AURORA, S.D. (KELO) – When Keely Eagleshield started her beadwork business six years ago, she had no idea she’d amass a following of thousands on the internet or that her Indigenous artwork would be worn around the world.

“Beadwork plays an important role in my culture. It’s been passed down for generations,” Eagleshield said. “I started doing it professionally because I wanted to do it pretty much 24/7 and the only way to do that is to start a business.” 

Eagleshield’s business, BeadsxBeans, makes custom beadwork hats, purses, graduation caps, shoes and occasionally jewelry. Over the six years she’s been in business, Eagleshield’s social media gained traction and she now has over 25,000 followers on Instagram, 18,000 on Facebook and nearly 23,000 on TikTok.

Eagleshield said that over the last 10 years, Indigenous artists have been pushing for their own space in the art and fashion industries. Eagleshield herself was able to carve out a small corner of the internet where she made videos of her art process and the traditions of Native beadwork.                              

“It’s really difficult when you’re walking the line of trying to respect your culture, but also trying not to fall into the pit of capitalism, which is something that my culture is very against,” Eagleshield said.

Despite her prominent social media following, most of her sales come from word of mouth now. Eagleshield said a surprising amount of people come to her website through Google, rather than a social media page, which suggests people are seeking her work out specifically.

“They’re either Googling ‘handmade Indigenous beadwork’ and somehow I’m popping up, which is really nice, but also I think people are giving my information to their friends and their family.”

While based in the small town of Aurora, Eagleshield’s clients come from all over the country and the world. Her beadwork has even ended up in countries like Brazil, Poland and Germany. 

“The fact that I’ve gone international is kind of crazy and being able to have my reach or my influence go that far,” she said. “They are actually understanding that this is an Indigenous person from the Americas; some people don’t even know we still exist.” 

Eagleshield is a member of the Standing Rock Sioux Tribe and grew up in McLaughlin, South Dakota. The reservation there had a community center that held workshops on the weekends for powwow dancing, beading and quillwork. It was here that she picked up her passion for beadwork. 

“That was the first time I had ever beaded something and I knew I loved it, but more so, I knew I liked working with my hands,” she said. “Beadwork is definitely something that seems meticulous, and I guess it is, but it’s just something that I thoroughly enjoy.”

After graduating from South Dakota State University in 2020 with a degree in civil engineering, Eagleshield got serious about her beadwork and quit her job to start BeadsxBeans full-time. 

The beadwork she specializes in is contemporary and can be worn by anyone, even non-Natives. She does however, create medallions, which are considered special, ceremonial pieces and can only be worn by Natives.

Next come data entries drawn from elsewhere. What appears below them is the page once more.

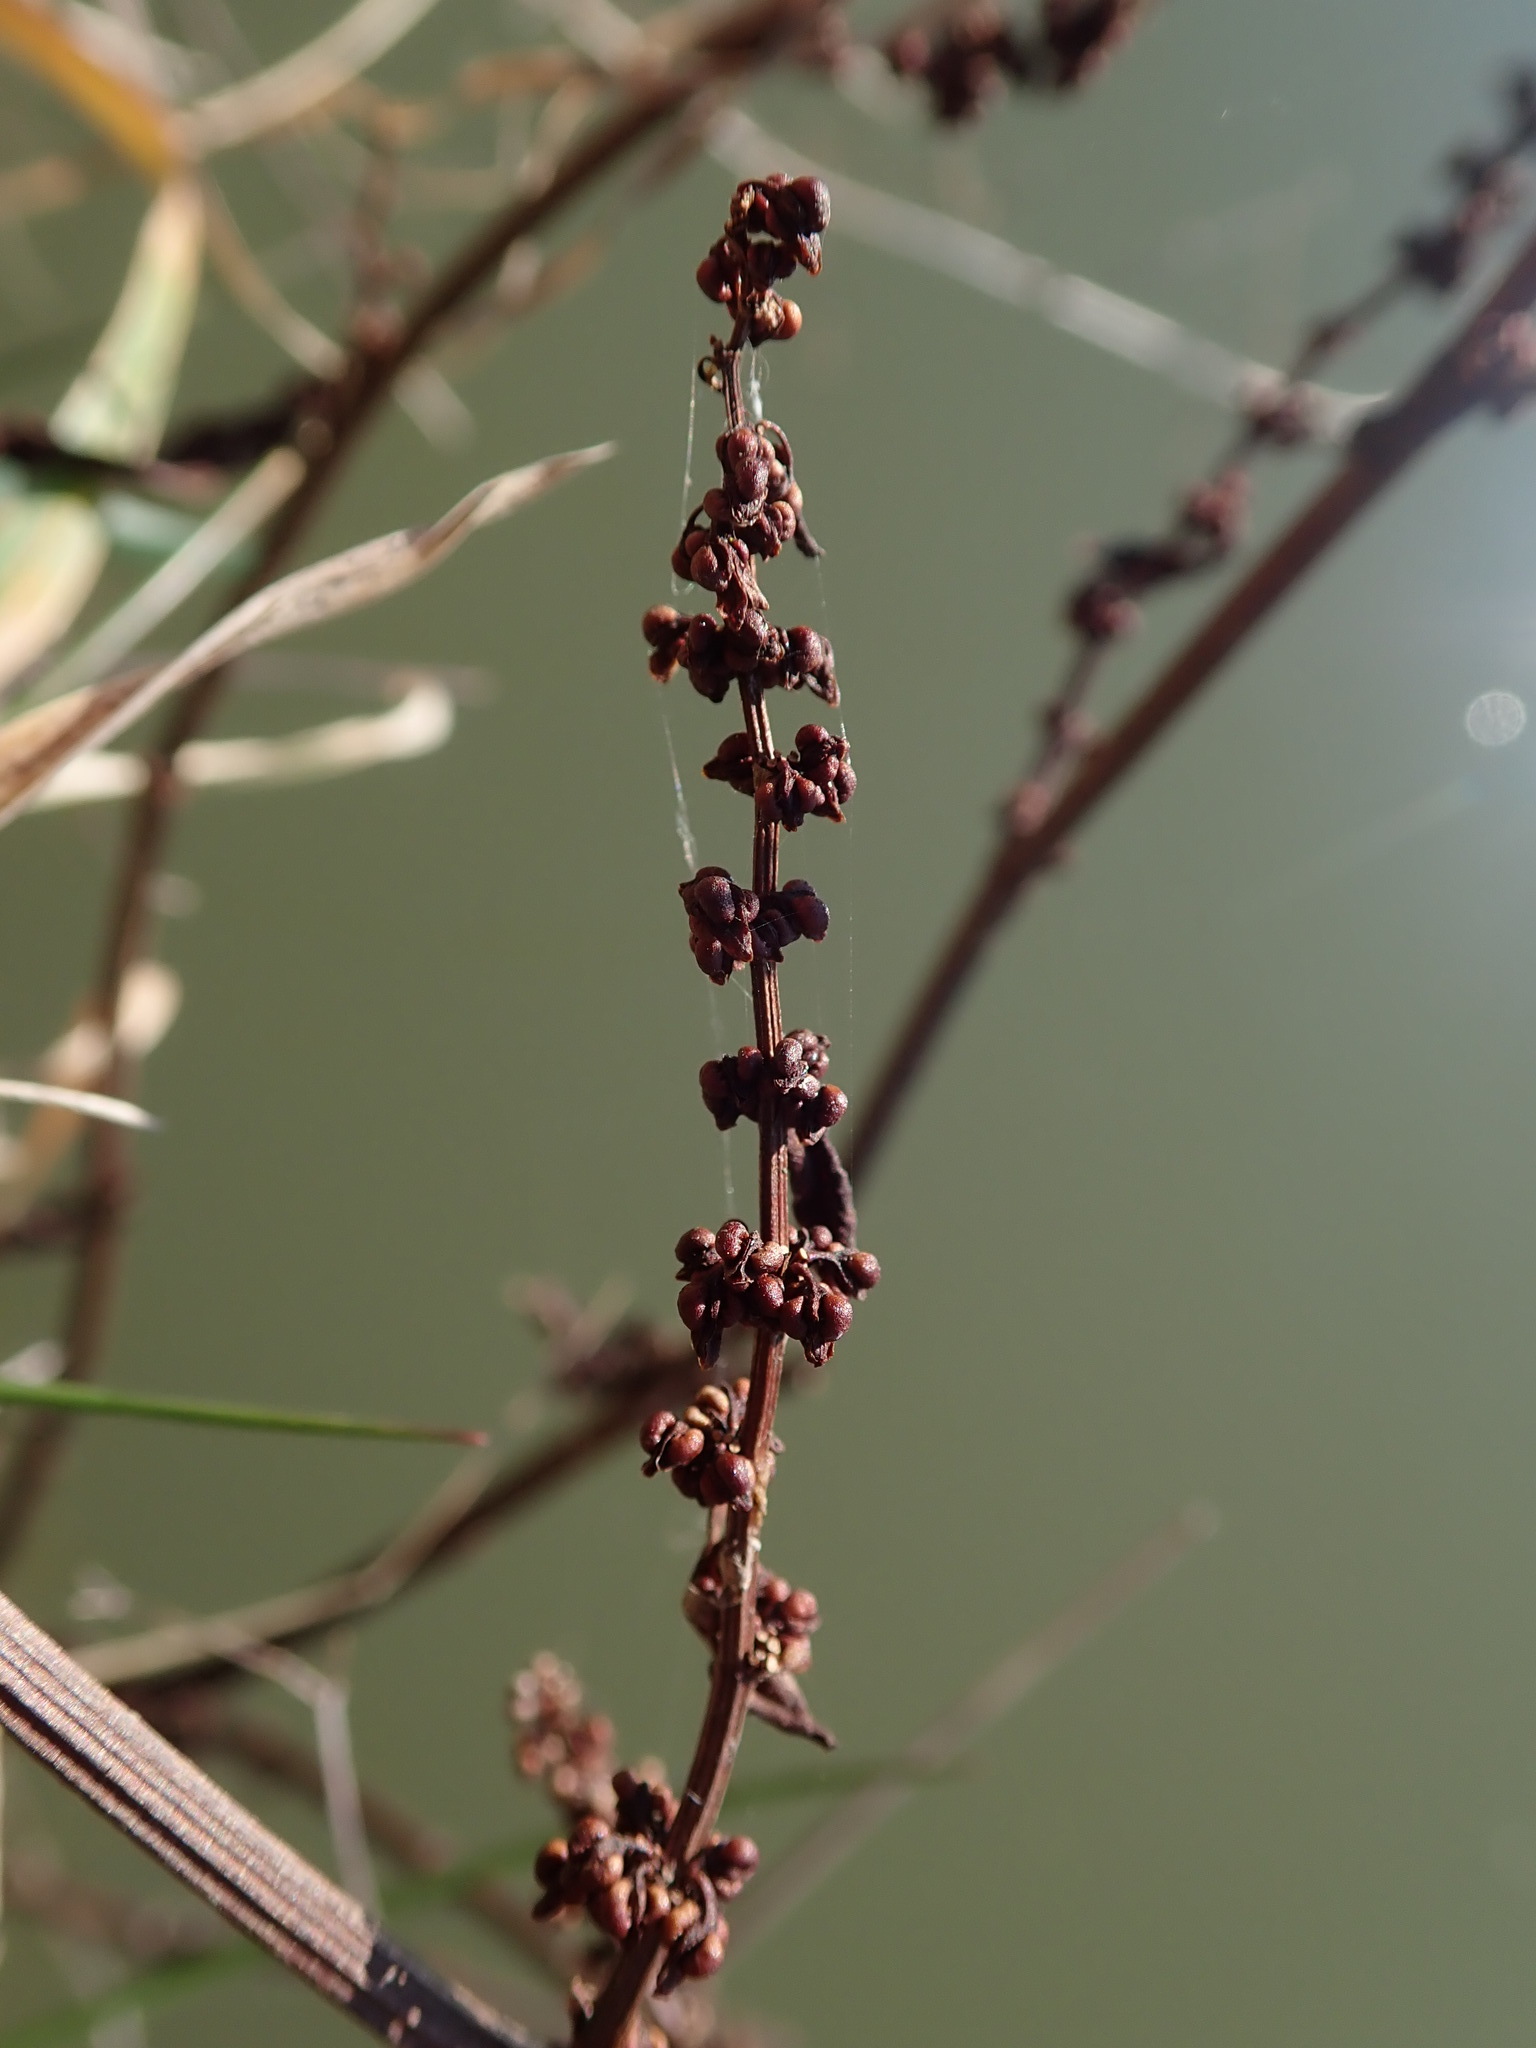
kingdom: Plantae
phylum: Tracheophyta
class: Magnoliopsida
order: Caryophyllales
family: Polygonaceae
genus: Rumex
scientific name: Rumex conglomeratus
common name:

During Native American Heritage Month in November, Eagleshield tries to promote Indigenous history, information and educational materials on her social media. Her book recommendations on Native American topics include “Life’s Journey– Zuya: Oral Teachings from Rosebud” by Albert White Hat Sr., “White Tears, Brown Scars” by Ruby Hamad, which discusses how white feminism can often harm women of color and “Braiding Sweetgrass” by Robin Wall Kimmerer.

“I think everyone would enjoy this read because it makes you understand our perspective,” Eagleshield said of ‘Braiding Sweetgrass.’ “Especially if you’re not Indigenous, it makes you feel more connected to our culture and what we talk about when we say we need to connect back to the land.”

Although she supports an entire month to celebrate and recognize Native people, she hopes people consume Native stories and see representation all year long. 

“I do like to see people reminding others that we’re not only here for a month,” she said. “You should always be learning about us because working together with the Indigenous people of this land is important to be able to grow and prosper for our future.”